Il mostro che cambia
Impressioni dalla XXIX edizione di “Drodesera”
Anche quest’anno siamo stati a Dro. Senza tema di incomprensione, si può ormai dire soltano “Dro”, pronunciando solo il nome del paese del basso Sarca, da 29 anni legato a doppio filo con il festival che da qualche anno prende vita nelle sale e negli spazi della centrale di Fies. Un appuntamento fisso anche per QT e per il nostro direttore: andare a Dro voleva anche dire trovarlo in platea, o seduto a uno dei tavolini del giardino che affiancano la vecchia fabbrica di energia idroelettrica.
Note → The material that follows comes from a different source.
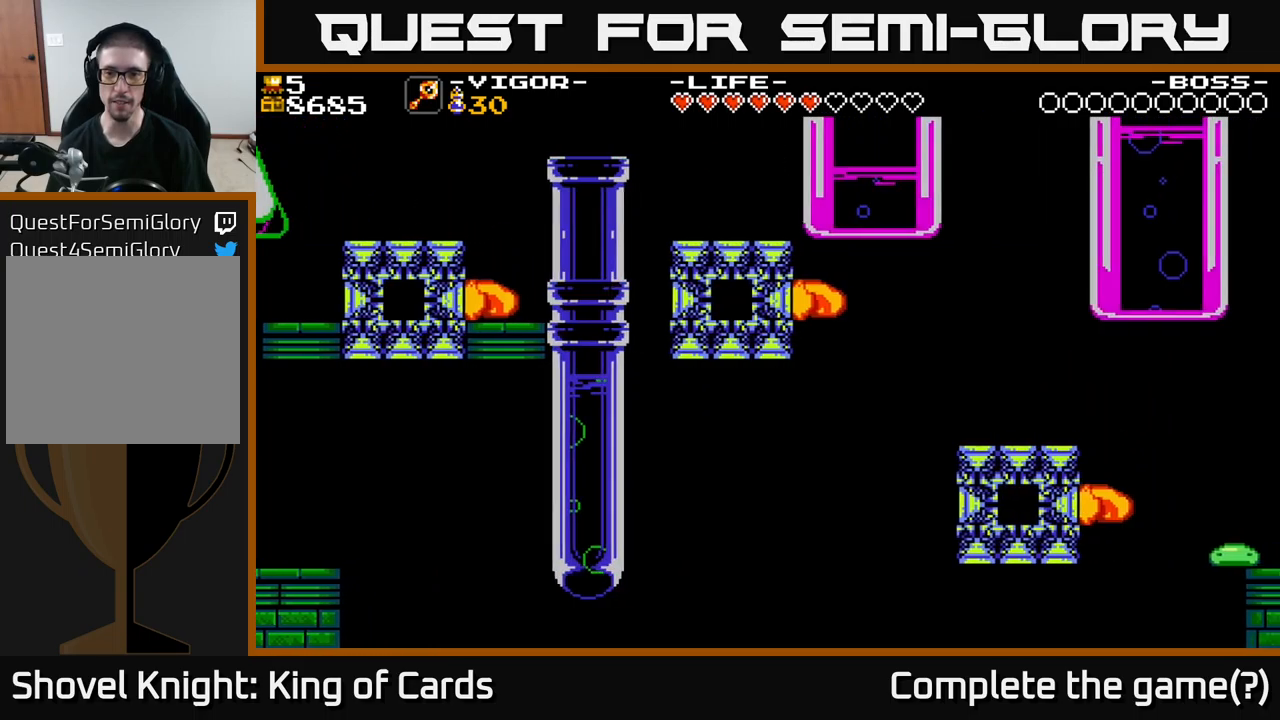
{"buttons": ["DPAD_RIGHT"], "right_stick": "center", "events": [[233, "A", "up"]]}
Quest’anno Ettore non c’era - in vacanza, e a buon titolo -, e allora abbiamo provato a sostituirlo per restituire ai nostri lettori almeno un po’ delle impressioni e delle atmosfere che abbiamo raccolto in questa ventinovesima edizione di Drodesera.
A qualche mese dal grandissimo regalo ricevuto con il Premio Ubu, il massimo riconoscimento in campo teatrale in Italia, vedere gli spettacoli e le performance ospitati a Dro ha significato mettersi in una situazione pericolosa. Difficile criticare, mettere in luce le ombre, le crepe, i tic di un festival che da anni si è costruito e conquistato una reputazione di prim’ordine nel panorama del teatro contemporaneo italiano, e da quest’anno con la “laurea” in tasca del Premio Ubu. Chi va a Dro sa già cosa aspettarsi: non tanto nel dettaglio degli spettacoli e delle compagnie ospitate, quanto nella cifra, nel sentire e nel linguaggio teatrale parlato e quindi - si spera - compreso dal pubblico. Virgilio Sieni, Abbondanza e Bertoni, Societas Raffaello Sanzio sono i nomi che tutti si aspettano di vedere in cartellone nella decina di giorni di festival. I soliti, si dirà. Dobbiamo ammettere che ci siamo cascati anche noi, nella trappola di voler vedere quasi un’auto-referenzialità di compagnie e nomi ormai “di casa” tra le mura della centrale di Fies. Siamo infatti andati a Dro per vedere se davvero si muoveva qualcosa, se qualcosa bolliva in pentola, o se invece no, è sempre la solita, certa liturgia del teatro di performance e di sperimentazione che dice di ricercare ma in realtà marcia sul posto.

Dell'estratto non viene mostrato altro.